(WORK REQUIRED):
Copy the entries below word for word, minus the pictures.

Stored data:
------------------------------------------------

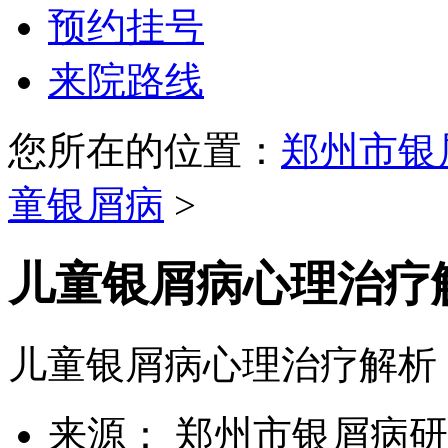
预约挂号
来院路线
您所在的位置：
郑州市银
童银屑病
>
儿童银屑病心理治疗
儿童银屑病心理治疗解析
来源： 郑州市银屑病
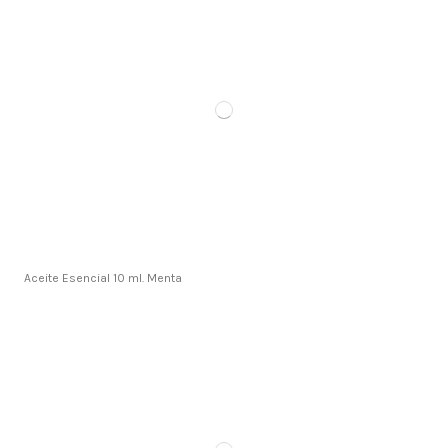
Aceite Esencial 10 ml. Menta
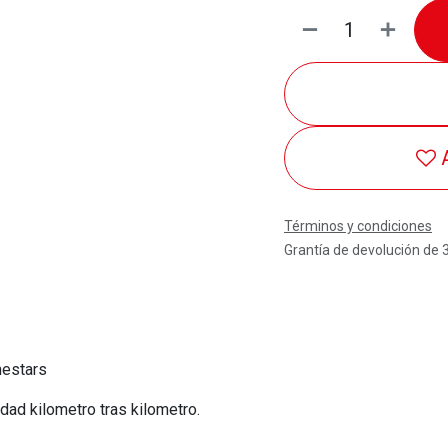
Términos y condiciones
Grantía de devolución de 
nestars
dad kilometro tras kilometro.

------------------------------------------------

(SOLUTION BELOW):
预约挂号
来院路线
您所在的位置：
郑州市银
童银屑病
>
儿童银屑病心理治疗
儿童银屑病心理治疗解析
来源： 郑州市银屑病
Aceite Esencial 10 ml. Menta
Términos y condiciones
Grantía de devolución de 
nestars
dad kilometro tras kilometro.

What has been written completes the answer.